# Chartering in Hawaii (Kauai)



## TSOJOURNER (Dec 16, 1999)

Hello all. My wife(to be ) and I are going to Hawaii (island of Kauai) for our honeymoon in October. We cannot seem to find a marina where we can rent a sailboat. We are looking for something at least 15ft. no longer than 25ft. I have keelboat certification with some additonal skippering experience. Does anybody have any advice or knowledge of where I might look in Kauai for rentals? We even thought of crewing for someone for a day sail if we could arrange it. Thanks to anyone with information. Happy sailing everyone! Bob in Pittsburgh.


----------



## TSOJOURNER (Dec 16, 1999)

I have done three crewed charters in Hawaii. You will not find any bareboats on any of the islands with the possible exception of Oahu. The sailing is quite chalenging in the islands. If you stay at a resort with a good water sports program you may find a sunfish or cat to rent but only if the resort is in protected waters.


----------



## TSOJOURNER (Dec 16, 1999)

Hi Bob,

As a recently reloacted sailor out here in HAwaii, let me just echo what the last guy said.

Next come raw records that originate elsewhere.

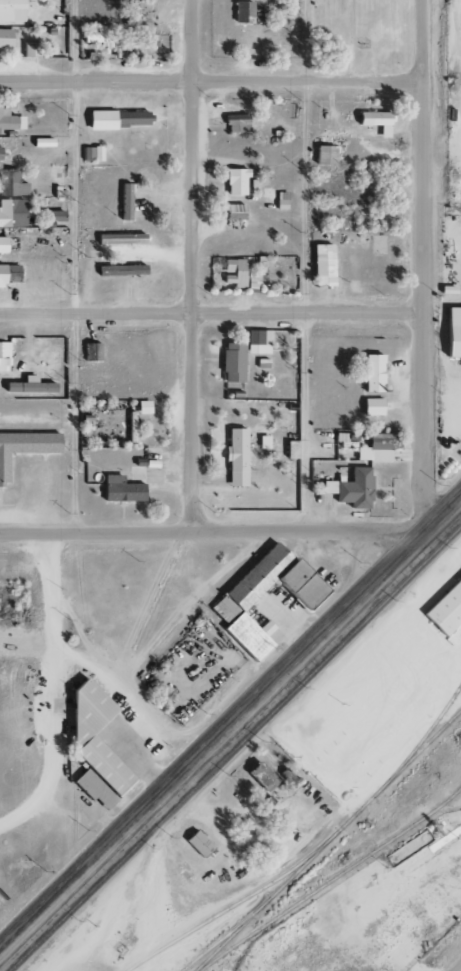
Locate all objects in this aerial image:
building: (11, 10)
building: (242, 12)
building: (143, 13)
road: (456, 15)
road: (459, 33)
building: (4, 38)
building: (140, 42)
building: (30, 49)
road: (211, 82)
road: (455, 101)
building: (116, 119)
building: (10, 121)
building: (374, 121)
building: (235, 123)
building: (91, 153)
building: (323, 155)
building: (234, 182)
building: (10, 184)
building: (280, 200)
building: (124, 202)
building: (233, 212)
building: (11, 213)
building: (53, 216)
building: (119, 239)
building: (2, 245)
road: (458, 258)
road: (191, 265)
road: (306, 265)
building: (322, 265)
road: (422, 268)
building: (121, 270)
building: (235, 271)
building: (8, 274)
building: (227, 276)
building: (251, 281)
road: (452, 309)
road: (211, 313)
road: (75, 321)
building: (451, 334)
building: (257, 342)
building: (93, 352)
building: (3, 356)
road: (451, 359)
building: (232, 363)
building: (372, 373)
building: (29, 387)
road: (452, 396)
building: (372, 407)
building: (142, 408)
building: (132, 427)
building: (262, 442)
building: (24, 447)
building: (376, 448)
building: (289, 450)
building: (235, 457)
building: (328, 487)
building: (355, 489)
building: (120, 490)
road: (211, 531)
building: (232, 602)
building: (445, 609)
road: (84, 635)
road: (229, 729)
railway: (426, 734)
building: (93, 747)
building: (260, 776)
railway: (327, 840)
building: (197, 843)
railway: (331, 880)
railway: (234, 904)
railway: (225, 935)
road: (460, 970)

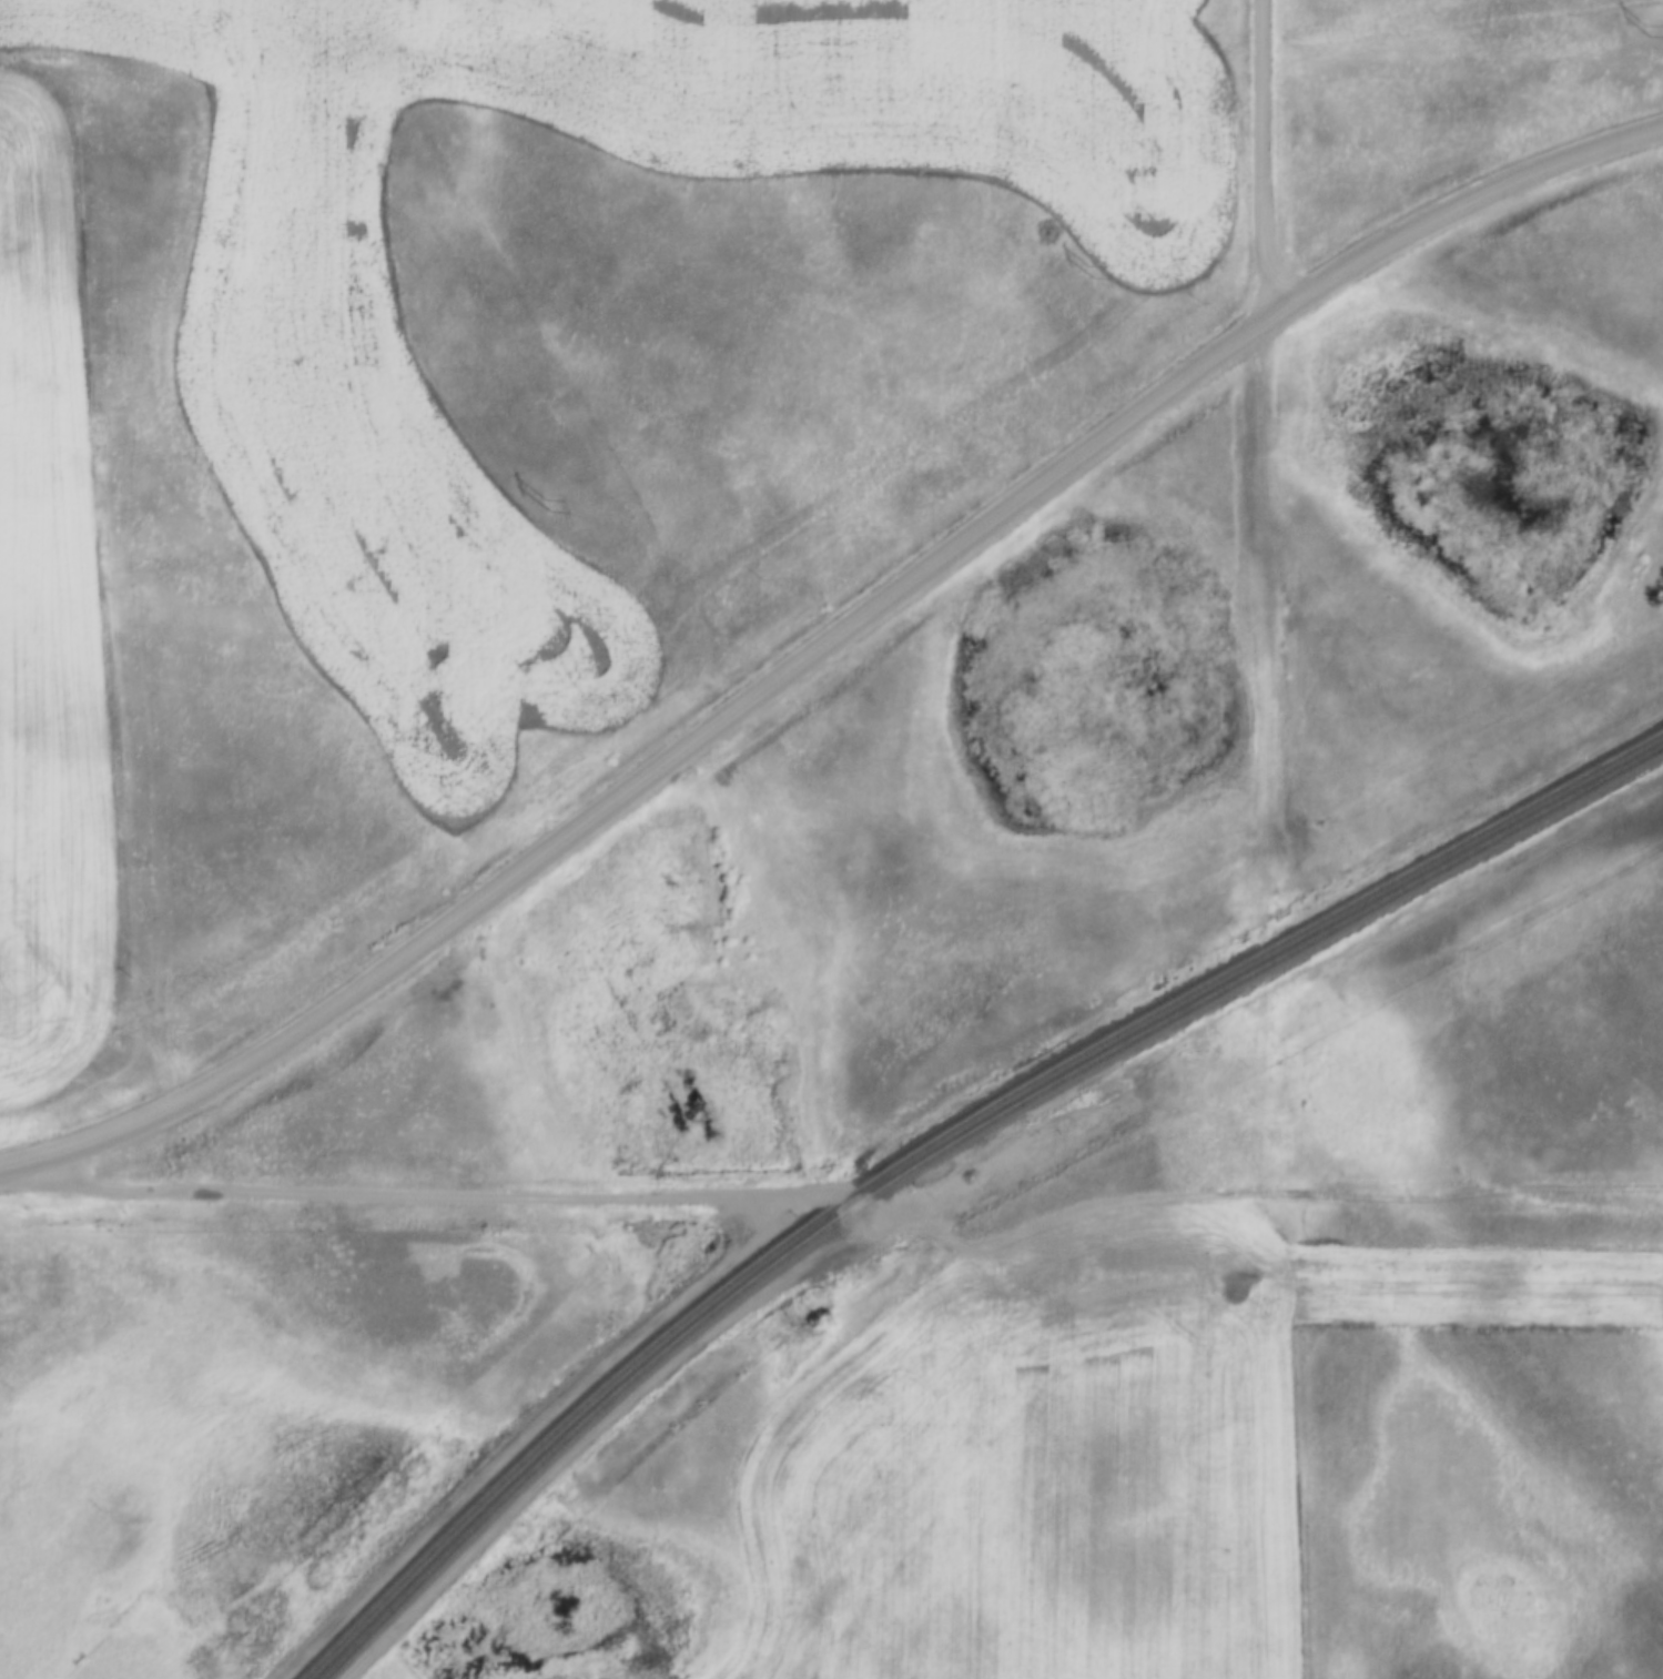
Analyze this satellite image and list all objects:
power tower: (1646, 29)
road: (1268, 158)
power tower: (1089, 270)
power tower: (545, 502)
road: (844, 632)
railway: (934, 1138)
railway: (945, 1147)
road: (20, 1165)
road: (507, 1192)
road: (1312, 1197)
road: (832, 1451)

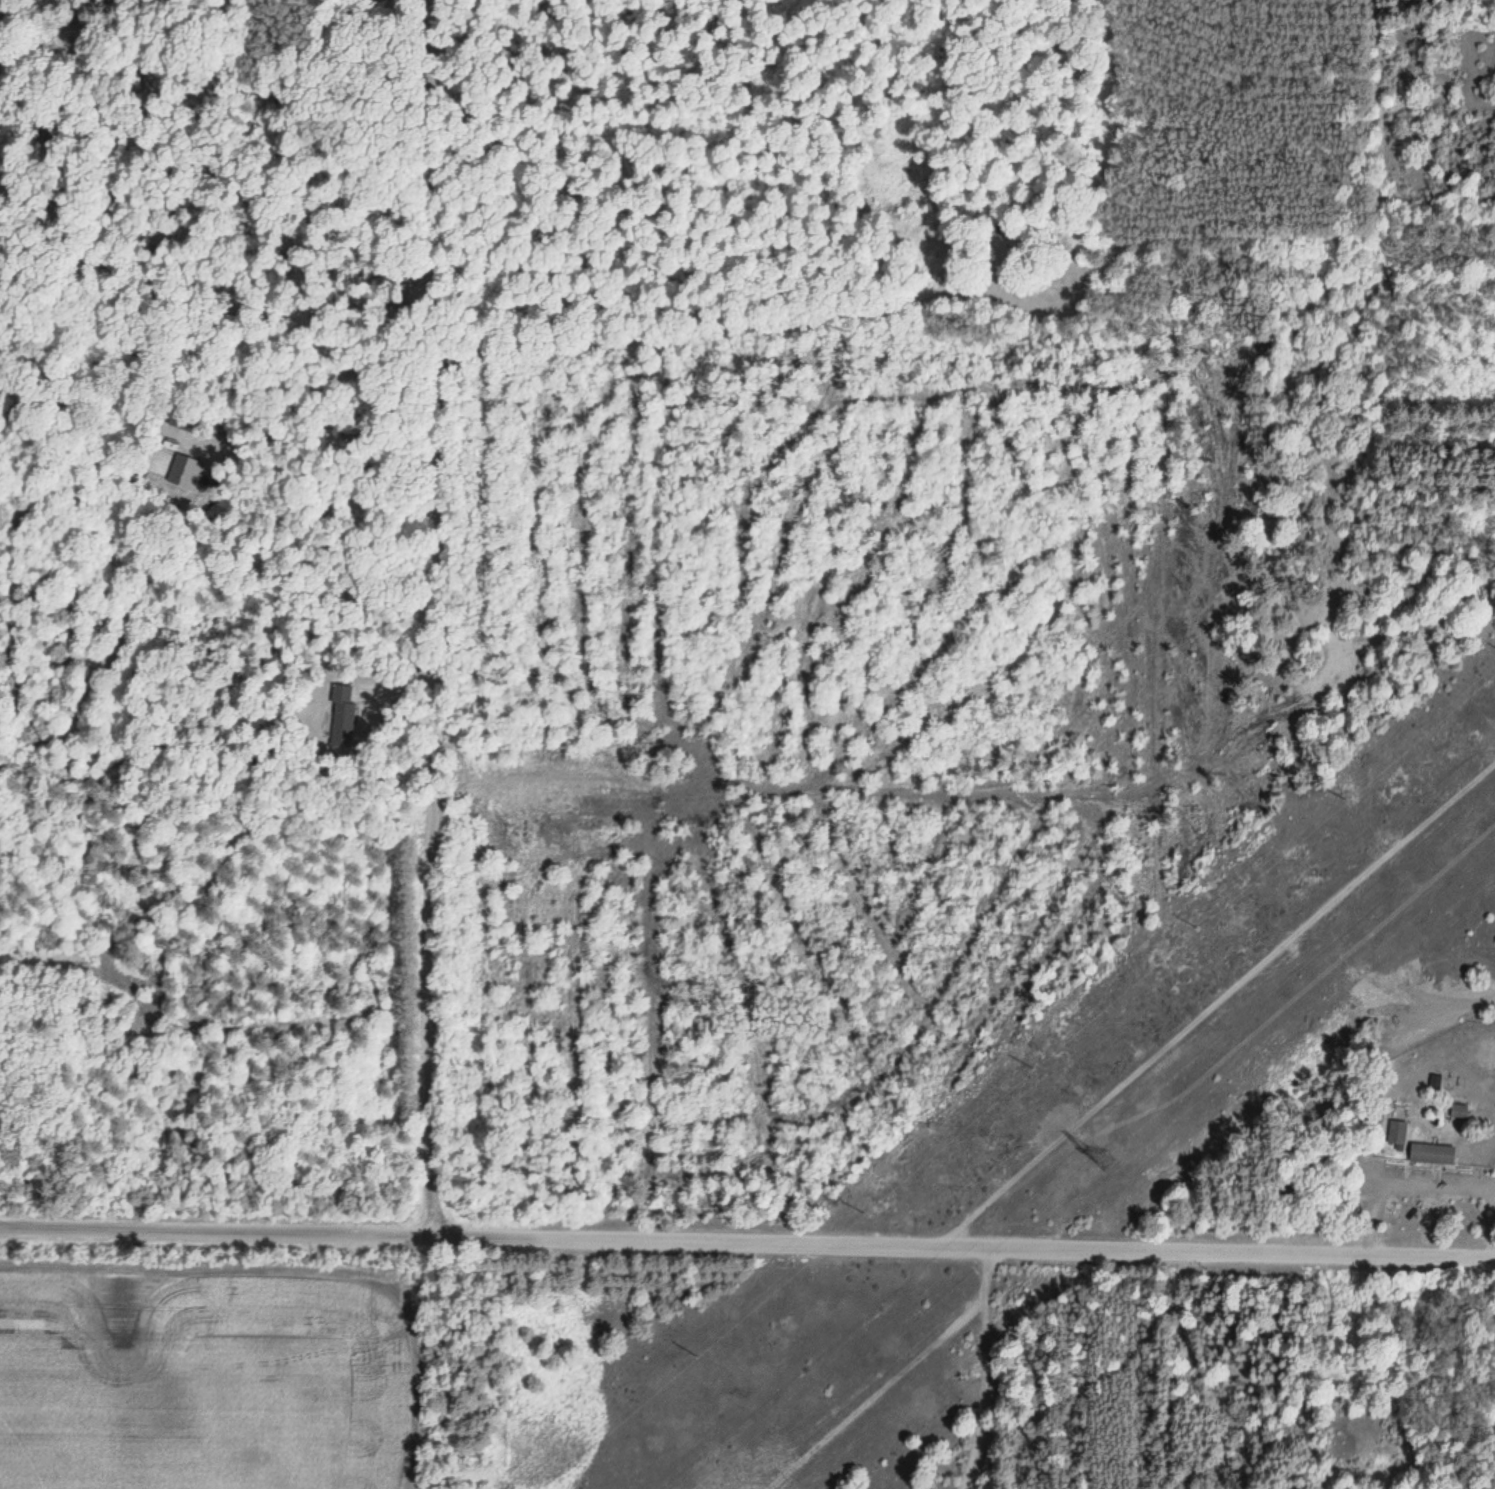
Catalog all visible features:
road: (432, 617)
building: (1457, 1111)
building: (1431, 1154)
power tower: (1105, 1161)
road: (747, 1240)

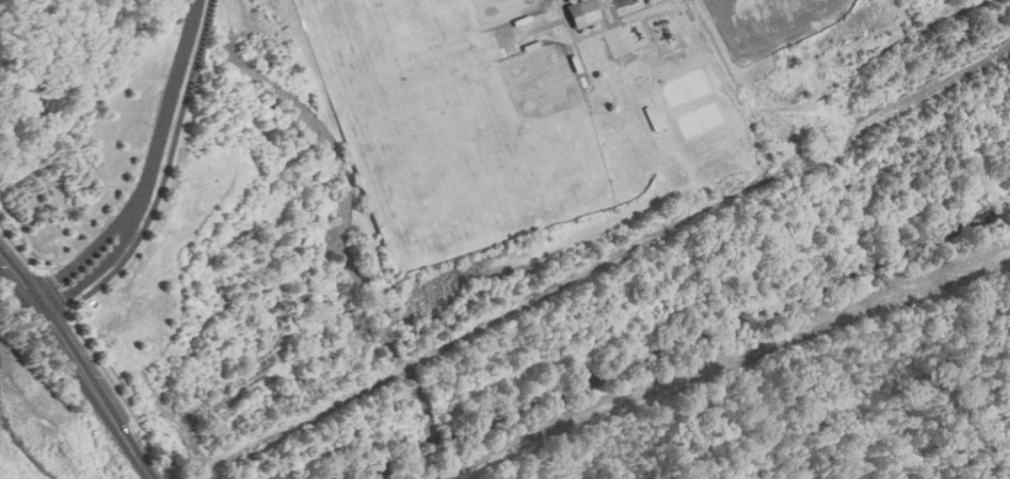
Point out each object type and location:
parking lot: (625, 2)
road: (606, 5)
building: (583, 13)
road: (603, 13)
road: (608, 26)
road: (547, 27)
road: (576, 43)
road: (771, 43)
park: (685, 88)
road: (172, 116)
park: (701, 120)
road: (172, 161)
park: (479, 200)
road: (20, 247)
road: (79, 258)
road: (91, 274)
road: (59, 290)
road: (100, 362)
road: (79, 365)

Beleive it or not, sailing out here in not as big as you would think, at least in terms of bareboat charters. Your best best is to work through your hotel to find a local boat that takes folks out or, as the last post said, try the sunfish. Beleive him, also when he says the waters out here are challenging. You might envision idyllic tropical sailing, but it''s really lumpy seas avg.ing 4-8 feet, winds anywhere from 10 to 30 kts. I recently sailed a 27'' sloop around the south end of O''ahu and it was hard work every step of the way. You are better off paying someone else to do the sailing for you and letting you take the helm in between mai tais. Hope this helps - have fun.


----------



## TSOJOURNER (Dec 16, 1999)

There is a 50'' Gulf Star that sails out of Kawaihai on the Big Island. They do day half day and week long charters. Her name is Maile


----------